We do not know what the code-names are for the three new CloudScale ASICs are, but we can tell you a little about them. One of the CloudScale chips is focused on the spine of the switch, where there is a need for high capacity and you want all of the switching and routing tables at full line rate, but maybe not all of the features such as policy enforcement or ACI that are necessary in the leaf switches. This big bad ASIC can support 36 ports running at 100 Gb/sec with its 3.6 Tb/sec of bandwidth; it can handle 5.5 billion packets per second. The second CloudScale ASIC has half the aggregate switching bandwidth at 1.8 Tb/sec, and because the core of the chip is half the size, it has room to add all of those other features like flow tables, unified ports. (We do not know the packet switching rate of this one.) A third CloudScale ASIC has 2.16 Tb/sec of switching bandwidth and can process 1.7 billion packets per second. In the Nexus 9500 series modular switches, the big bad chip runs in the fabric module and the smaller on runs in the line cards that slide into the chassis. In the fixed port Nexus 9200s (which do not have ACI) and Nexus 9300s (which do), the smaller ASIC again is used here.
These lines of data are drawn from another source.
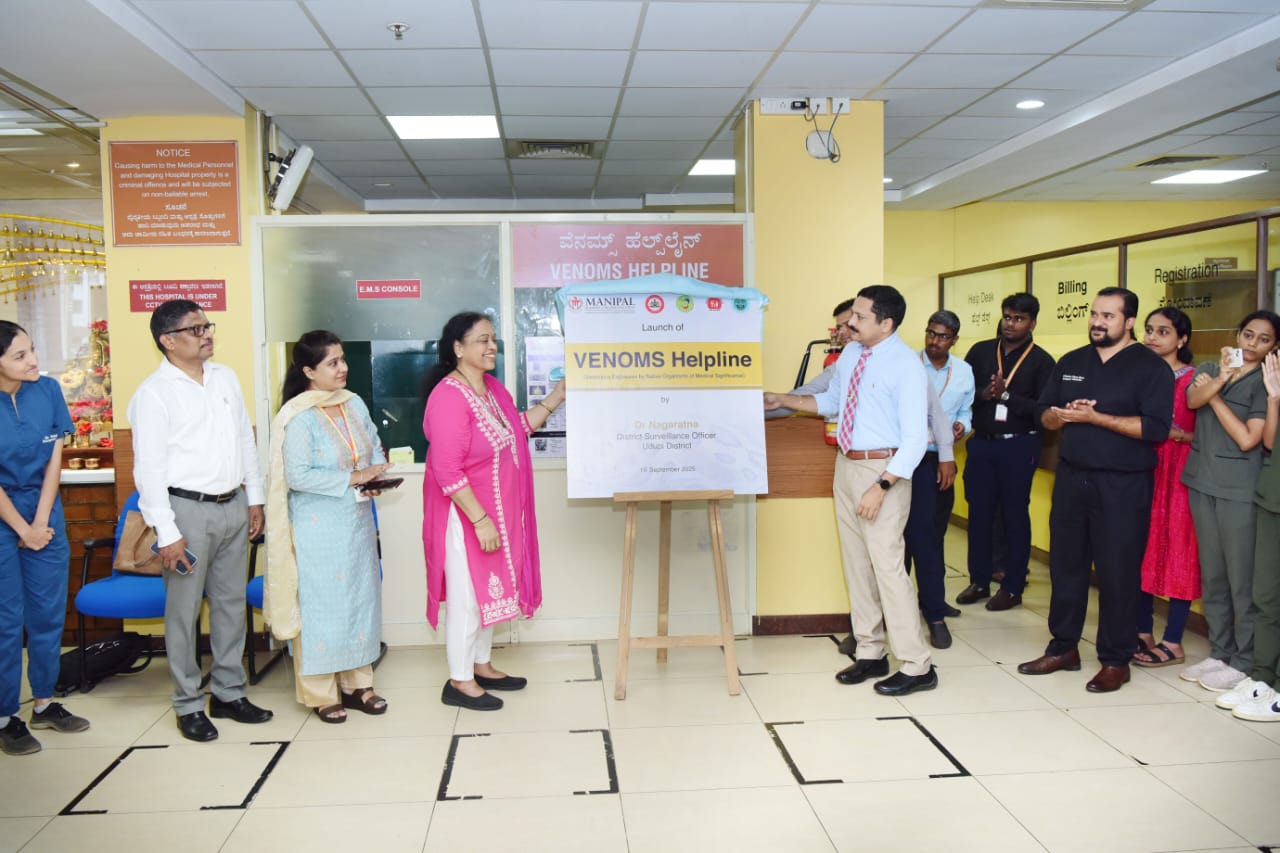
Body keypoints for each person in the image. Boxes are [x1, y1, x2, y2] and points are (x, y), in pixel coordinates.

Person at [764, 285, 937, 697]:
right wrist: (782, 399)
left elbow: (916, 439)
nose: (850, 323)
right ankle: (871, 651)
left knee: (888, 568)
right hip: (846, 465)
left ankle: (918, 665)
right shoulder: (853, 354)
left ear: (886, 323)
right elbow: (832, 402)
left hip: (883, 471)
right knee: (857, 565)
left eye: (860, 317)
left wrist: (882, 485)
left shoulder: (906, 366)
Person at [128, 300, 272, 742]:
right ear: (168, 341)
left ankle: (228, 693)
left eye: (207, 326)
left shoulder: (225, 377)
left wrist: (255, 498)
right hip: (185, 512)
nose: (206, 334)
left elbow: (245, 441)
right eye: (195, 329)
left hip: (233, 505)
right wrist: (167, 533)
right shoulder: (154, 394)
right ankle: (188, 703)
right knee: (183, 612)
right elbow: (148, 471)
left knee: (230, 603)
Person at [1019, 288, 1173, 693]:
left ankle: (1115, 659)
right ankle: (1063, 647)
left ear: (1129, 321)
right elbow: (1044, 414)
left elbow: (1155, 429)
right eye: (1094, 314)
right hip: (1073, 478)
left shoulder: (1150, 367)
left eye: (1108, 316)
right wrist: (1058, 416)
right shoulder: (1072, 361)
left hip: (1123, 484)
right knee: (1065, 566)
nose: (1097, 322)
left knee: (1117, 572)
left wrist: (1096, 417)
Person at [422, 312, 565, 711]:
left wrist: (557, 396)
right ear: (457, 348)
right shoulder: (449, 397)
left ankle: (481, 665)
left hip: (497, 514)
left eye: (493, 339)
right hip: (466, 515)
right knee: (468, 598)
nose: (492, 347)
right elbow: (446, 469)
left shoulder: (492, 391)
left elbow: (516, 430)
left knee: (491, 591)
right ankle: (459, 680)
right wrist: (480, 520)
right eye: (482, 340)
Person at [266, 331, 391, 723]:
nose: (343, 368)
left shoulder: (352, 403)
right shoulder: (298, 415)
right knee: (321, 606)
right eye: (332, 362)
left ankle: (358, 684)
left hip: (356, 522)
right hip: (316, 528)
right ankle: (320, 692)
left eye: (343, 359)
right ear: (308, 371)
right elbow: (298, 475)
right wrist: (355, 477)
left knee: (360, 601)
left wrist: (374, 477)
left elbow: (373, 447)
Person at [1178, 310, 1280, 694]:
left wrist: (1216, 395)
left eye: (1264, 339)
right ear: (1238, 335)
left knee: (1242, 581)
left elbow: (1249, 439)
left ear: (1274, 347)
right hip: (1202, 483)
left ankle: (1245, 660)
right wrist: (1220, 378)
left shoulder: (1264, 384)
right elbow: (1192, 400)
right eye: (1248, 334)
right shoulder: (1210, 367)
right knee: (1213, 575)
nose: (1252, 344)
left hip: (1240, 491)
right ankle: (1220, 652)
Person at [0, 321, 90, 756]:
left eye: (32, 350)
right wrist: (22, 529)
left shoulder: (49, 390)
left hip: (44, 510)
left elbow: (55, 459)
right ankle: (5, 717)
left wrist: (39, 522)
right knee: (6, 619)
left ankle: (44, 702)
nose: (33, 360)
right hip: (3, 515)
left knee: (48, 615)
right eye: (20, 355)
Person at [958, 293, 1055, 611]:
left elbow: (1044, 411)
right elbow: (963, 394)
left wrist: (1007, 395)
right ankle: (979, 580)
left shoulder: (1042, 361)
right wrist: (984, 394)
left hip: (1019, 444)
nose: (1011, 324)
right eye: (1007, 317)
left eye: (1019, 319)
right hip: (983, 443)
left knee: (1014, 515)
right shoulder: (981, 351)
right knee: (979, 514)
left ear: (1032, 323)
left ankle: (1012, 587)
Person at [904, 310, 974, 649]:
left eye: (943, 336)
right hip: (907, 461)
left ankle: (934, 606)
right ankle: (900, 610)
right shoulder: (908, 364)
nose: (934, 341)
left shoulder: (964, 372)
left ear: (954, 340)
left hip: (939, 462)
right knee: (903, 539)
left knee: (933, 537)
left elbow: (966, 411)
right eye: (931, 333)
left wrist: (963, 426)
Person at [1133, 308, 1199, 668]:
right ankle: (1143, 631)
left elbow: (1209, 433)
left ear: (1182, 339)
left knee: (1180, 552)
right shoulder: (1142, 374)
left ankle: (1173, 640)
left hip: (1181, 473)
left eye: (1163, 331)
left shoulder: (1195, 379)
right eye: (1149, 330)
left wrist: (1178, 436)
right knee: (1141, 547)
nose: (1152, 337)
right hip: (1146, 469)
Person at [1229, 351, 1280, 721]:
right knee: (1266, 597)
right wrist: (1274, 397)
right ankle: (1264, 677)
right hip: (1272, 497)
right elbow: (1270, 442)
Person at [765, 298, 854, 420]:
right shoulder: (842, 364)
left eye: (848, 324)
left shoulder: (879, 361)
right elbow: (810, 393)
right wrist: (774, 402)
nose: (842, 332)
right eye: (839, 327)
The mantra at Cisco is 25G at the price of 10G and 100G at the price of 40G.
The Nexus 92160YC-X has 48 downlink ports running at 25 Gb/sec that can backstep to 10 Gb/sec when necessary (because the network interfaces on servers run at that speed) and have six ports that run at either 40 Gb/sec or four ports that run at 100 Gb/sec. It costs $20,000. The ACI-enabled variant of this switch is the Nexus 93180YC-EX, and it costs $22,500 and has all the same feeds and speeds otherwise. The currently shipping predecessor Nexus 9372, which has 48 downlink ports running at 10 Gb/sec and six uplinks running at 40 Gb/sec, costs the same $22,500. So if you don’t want ACI, it is cheaper to buy 25 Gb/sec ports than it is 10 Gb/sec ports, although Cisco won’t talk about it that way. We also suspect that Cisco will charge a slight premium for its own ASICs versus the Broadcom Tomahawks, but maybe not. Maybe its own chips will be significantly cheaper, and that is what chairman John Chambers was talking about last year when he said he would be taking the fight to the white box switch makers.
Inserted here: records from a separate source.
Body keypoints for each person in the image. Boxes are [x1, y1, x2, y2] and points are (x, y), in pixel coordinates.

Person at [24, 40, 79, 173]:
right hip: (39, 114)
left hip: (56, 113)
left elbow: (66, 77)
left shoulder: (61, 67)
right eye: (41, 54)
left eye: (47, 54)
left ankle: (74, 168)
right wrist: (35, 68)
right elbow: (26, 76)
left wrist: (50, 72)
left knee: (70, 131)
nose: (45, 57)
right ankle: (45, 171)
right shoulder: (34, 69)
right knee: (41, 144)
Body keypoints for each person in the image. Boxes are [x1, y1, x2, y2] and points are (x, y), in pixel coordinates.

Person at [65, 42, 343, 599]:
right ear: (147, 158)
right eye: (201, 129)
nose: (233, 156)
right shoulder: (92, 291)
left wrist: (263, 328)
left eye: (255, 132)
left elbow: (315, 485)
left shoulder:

The Nexus 9500 series of modular switches are also being updated with the CloudScale chips. The backplane on this monster supports an aggregate of 172.8 Tb/sec of bandwidth on the largest configuration, which has sixteen line cards. (Other models have four or eight line cards.) Cisco is offering a 32-port line card with 100 Gb/sec ports based on the CloudScale chips, which can use cable splitters to drop the ports down to 25 Gb/sec or 50 Gb/sec. Fully loaded, the top-end 9516 can house 2,048 ports running at 25 Gb/sec, 1,024 ports running at 50 Gb/sec, and 512 ports running at 100 Gb/sec. Pricing for these modular switches is generally not given out, and this announcement is no exception. But it will be considerably higher than the cost of the fixed port switches based on the CloudScale chips – that much we know for sure.